Barry gave a joyful cry and dashed ahead. They heard him shout again as they hurried after him.

The path ended in a wide space clear of trees. On their left, the creek had broadened out until it was a great pool; a whirlpool of wild water that boiled and foamed and eddied, before it rushed away over the stony bed between the walls of scrub. Behind it the hill rose sharp and rugged, a mass of grey rocks, where mosses and lichen clung, and stunted bushes struggled for a foothold. A huge, rough mass showed near the top, fifty feet above them: and over it, in a smooth and glistening curve, lit by a dancing rainbow where the sun’s rays struck it, poured the waters of the Fall.

Half-way down, the wonderful wall of shining water was broken by a fang of rock that jutted from the hillside.
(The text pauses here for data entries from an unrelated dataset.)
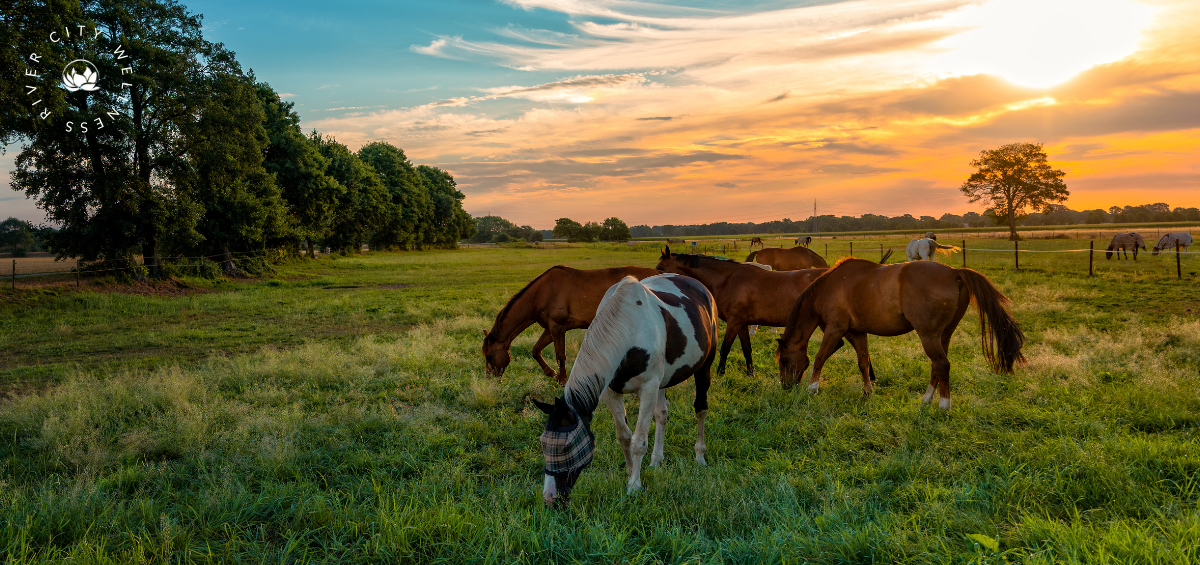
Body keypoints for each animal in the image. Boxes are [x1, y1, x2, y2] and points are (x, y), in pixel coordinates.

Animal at [483, 265, 659, 383]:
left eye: (489, 356)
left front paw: (563, 380)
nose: (489, 380)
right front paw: (552, 374)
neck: (540, 292)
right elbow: (536, 350)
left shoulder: (557, 327)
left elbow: (560, 355)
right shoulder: (550, 329)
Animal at [533, 273, 718, 507]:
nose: (550, 498)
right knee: (662, 413)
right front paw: (631, 473)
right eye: (543, 443)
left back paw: (699, 456)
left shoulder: (648, 388)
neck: (629, 327)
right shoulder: (611, 392)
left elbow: (638, 441)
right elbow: (624, 436)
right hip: (662, 382)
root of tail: (700, 286)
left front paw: (634, 486)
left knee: (700, 408)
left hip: (704, 367)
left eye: (566, 447)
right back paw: (656, 460)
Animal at [657, 247, 873, 378]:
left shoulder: (734, 322)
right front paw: (750, 373)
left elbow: (725, 348)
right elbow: (747, 349)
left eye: (660, 268)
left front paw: (720, 372)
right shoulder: (742, 323)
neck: (728, 279)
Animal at [775, 258, 1025, 410]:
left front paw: (812, 390)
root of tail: (954, 272)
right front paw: (868, 392)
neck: (831, 286)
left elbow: (819, 359)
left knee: (942, 365)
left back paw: (943, 405)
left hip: (928, 335)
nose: (786, 388)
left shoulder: (835, 330)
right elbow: (863, 363)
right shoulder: (857, 333)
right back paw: (926, 401)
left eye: (784, 360)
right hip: (942, 336)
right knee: (937, 366)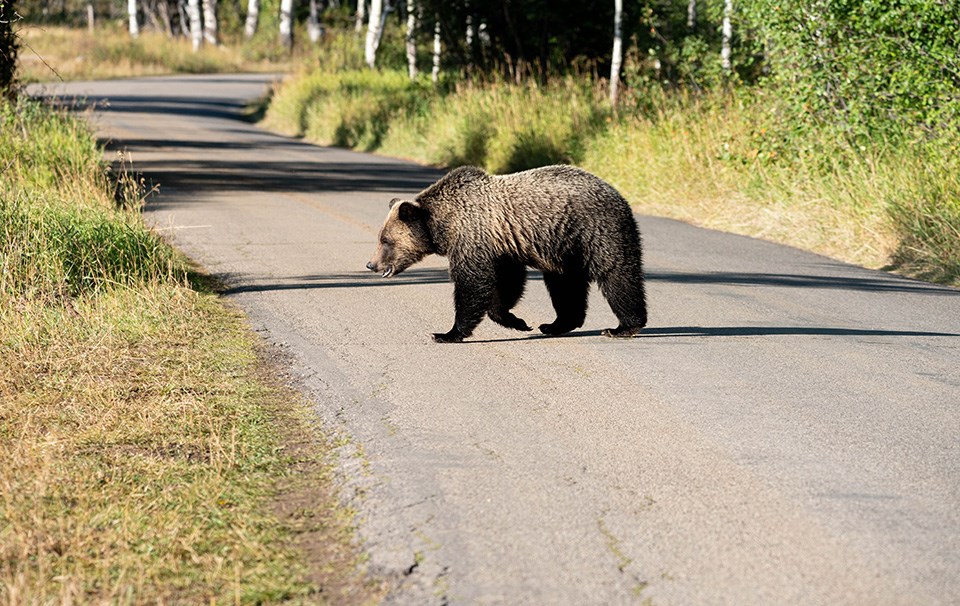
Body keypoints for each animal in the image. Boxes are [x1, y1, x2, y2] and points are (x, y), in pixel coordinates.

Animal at [364, 165, 648, 342]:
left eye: (385, 240)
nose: (371, 264)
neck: (443, 224)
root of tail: (618, 194)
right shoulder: (502, 247)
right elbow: (506, 284)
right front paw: (518, 321)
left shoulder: (473, 237)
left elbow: (473, 284)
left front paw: (446, 333)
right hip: (564, 248)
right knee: (565, 285)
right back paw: (555, 324)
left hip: (595, 230)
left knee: (617, 274)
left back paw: (623, 326)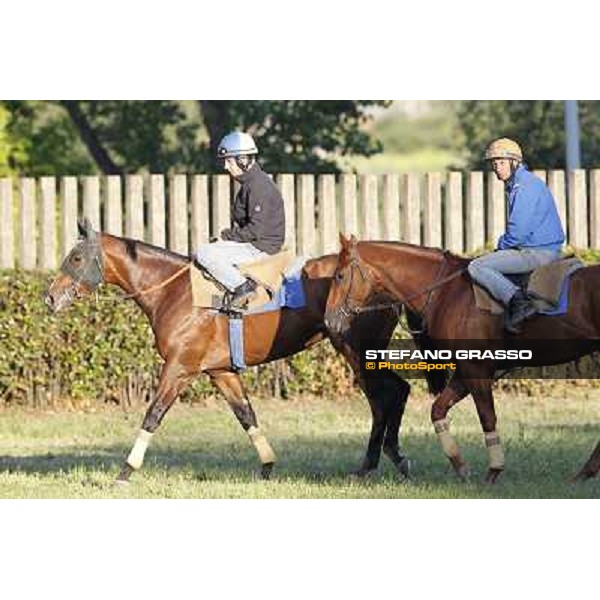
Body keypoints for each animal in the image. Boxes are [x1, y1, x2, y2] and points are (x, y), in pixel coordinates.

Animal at [44, 220, 442, 482]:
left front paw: (127, 469)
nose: (49, 297)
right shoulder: (220, 372)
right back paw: (388, 458)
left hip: (356, 351)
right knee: (390, 396)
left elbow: (153, 414)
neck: (176, 291)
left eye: (76, 258)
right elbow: (246, 414)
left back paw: (377, 461)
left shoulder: (178, 369)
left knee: (389, 395)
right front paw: (267, 465)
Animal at [326, 234, 600, 482]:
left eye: (339, 276)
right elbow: (438, 410)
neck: (447, 292)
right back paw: (584, 473)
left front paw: (493, 471)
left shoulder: (475, 370)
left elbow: (487, 416)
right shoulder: (465, 372)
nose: (329, 321)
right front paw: (461, 466)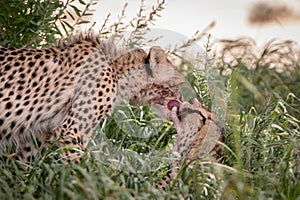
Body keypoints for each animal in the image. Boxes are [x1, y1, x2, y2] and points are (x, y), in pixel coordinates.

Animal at [0, 32, 184, 162]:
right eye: (180, 84)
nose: (182, 102)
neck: (118, 70)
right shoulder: (71, 130)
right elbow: (77, 167)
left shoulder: (38, 133)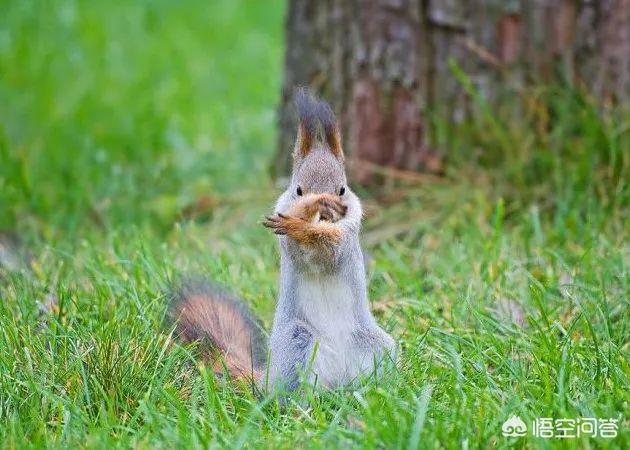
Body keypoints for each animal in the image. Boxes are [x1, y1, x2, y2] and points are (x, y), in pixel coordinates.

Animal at [168, 88, 396, 394]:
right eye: (297, 189)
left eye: (342, 189)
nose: (326, 212)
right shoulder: (289, 242)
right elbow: (300, 247)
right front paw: (303, 216)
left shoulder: (347, 237)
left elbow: (331, 249)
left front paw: (309, 227)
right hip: (296, 341)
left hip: (375, 346)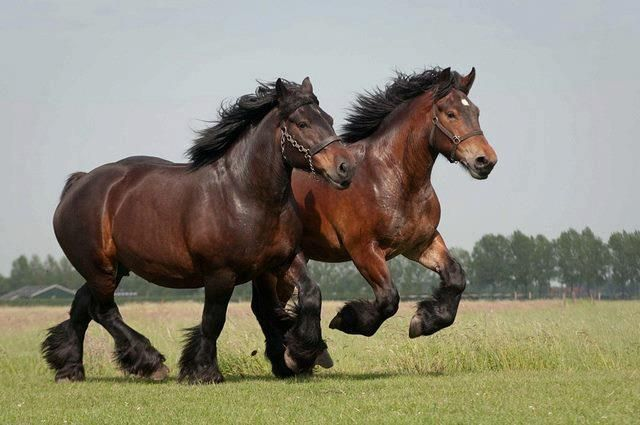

The fall split upon it, shooting out on either side, to meet again, lower down, so that the united curtain flung its whole weight into the boiling waters of the pool. But where it was cleft by the jutting rock, a dancing curtain of spray hung like a misty veil before it, catching the rainbow light from above and multiplying it into a myriad gleams of flying colour. One might fancy one saw all the fairies of air and water dancing in the opal mist.

“Oh!” said Robin—“oh!” She sat down on the grass, hugging her knees, and stared up as though she were worshipping. It was long before any of them spoke.

“Well!” said Dr. Lane at last—leaning near her, because of the roar of falling water. “It was worth the walk, don’t you think, kiddies?”

They nodded: there was awe on each young face.

“Come along,” Dr. Lane said. “We can’t afford to wait too long, considering the track home; and the billy must be boiled. Let us get a little farther back, where we can watch the Falls and hear ourselves speak as well.”

But no one seemed to have much wish to speak: the wonder of the Falls held them all silent. They boiled their billy and ate lunch under a big tree at the edge of the scrub, saying little, but watching the dancing mist-rainbows on the face of the water, and the splendid curve above, like polished black marble. Robin sighed heavily when at length Dr. Lane gave the word to march.

“Well, I was always sorry that I didn’t see it,” she said. “But it was worth waiting for. It’s like a dream, to take home for keeps. If only I could make Mother see it too!”

“We don’t know what is going to happen next year,” Dr. Lane said, wisely. “If we managed to camp where we halted to-day—and found a man who could tell us more about the track—and got the two Mothers into hard condition by judicious exercise—who knows what we may not arrive at! At any rate we’ll have a try. Red Robin!”